After reading this I yearn to go back to Ireland. It's been over 20 years since I was there but I remember those landscapes.

Thanks AnitaMac for sending this to me. I was going to send it back to Australia for another sweepstakes winner but I have received some requests for it and it isn't a book that is readily available in Canada so I am going to keep it circulating here.

Journal Entry 5 by gypsysmom at Second Cup – Graham & Edmonton in Winnipeg, Manitoba Canada on Thursday, May 14, 2015

Released 8 yrs ago (5/14/2015 UTC) at Second Cup – Graham & Edmonton in Winnipeg, Manitoba Canada

WILD RELEASE NOTES:

I am going to take this book to the Winnipeg BookCrossers get together at 5:30 today.
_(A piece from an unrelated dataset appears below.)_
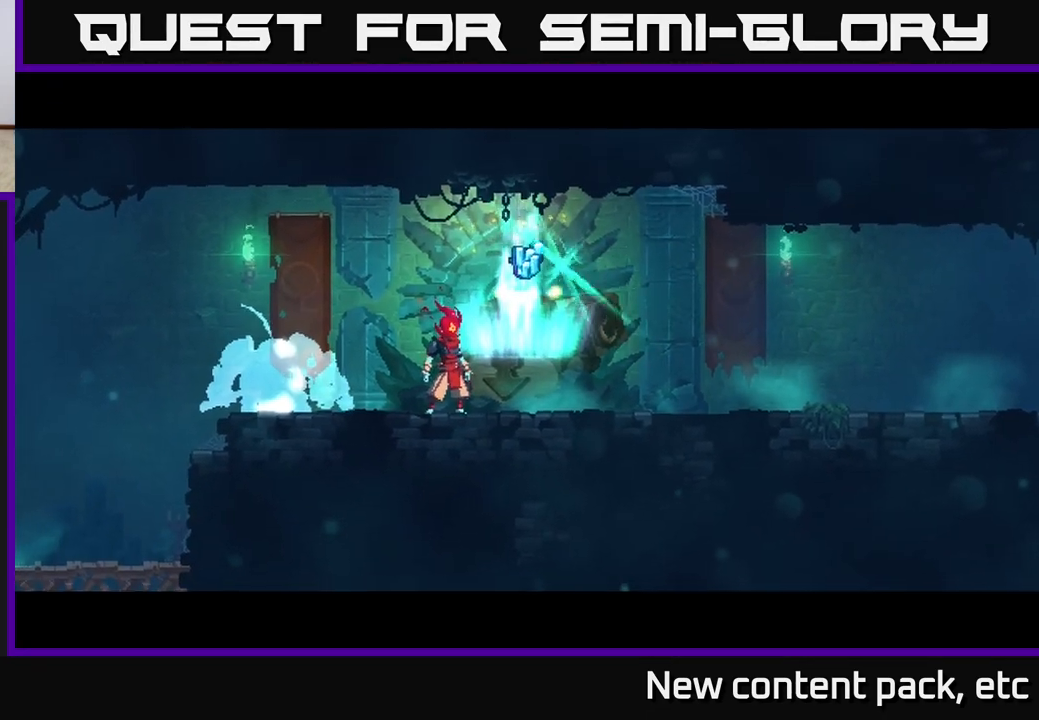
Gameplay with a controller (Xbox layout); each line is a JSON object with the inputs held at the frame after it. "events" lists button and stick changes between this image and that frame as [ms after this image, input, new state], when the widget could be followed in between. Not read: L3 R3.
{"buttons": [], "left_stick": "center", "right_stick": "center", "events": [[83, "left_stick", "right"], [300, "left_stick", "center"], [350, "R1", "down"], [433, "R1", "up"]]}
If no-one at the meeting claims it you can find it on the Winnipeg OBCZ shelf which is located at Cafe d'Amour.

Journal Entry 6 by Matty at Winnipeg, Manitoba Canada on Saturday, June 27, 2015
I picked this up at our meeting last month.

Journal Entry 7 by Matty at Winnipeg, Manitoba Canada on Saturday, January 2, 2016
I loved reading this book. I've never been to Australia or Ireland but now am even more intrigued by the history of each.

Released 8 yrs ago (1/2/2016 UTC) at First Water Trailhead, Superstition Mountains in Apache Junction, Arizona USA

WILD RELEASE NOTES:

I'll be taking this book on an adventure to the east of Phoenix this afternoon and will leave it somewhere it will hopefully find a new reader.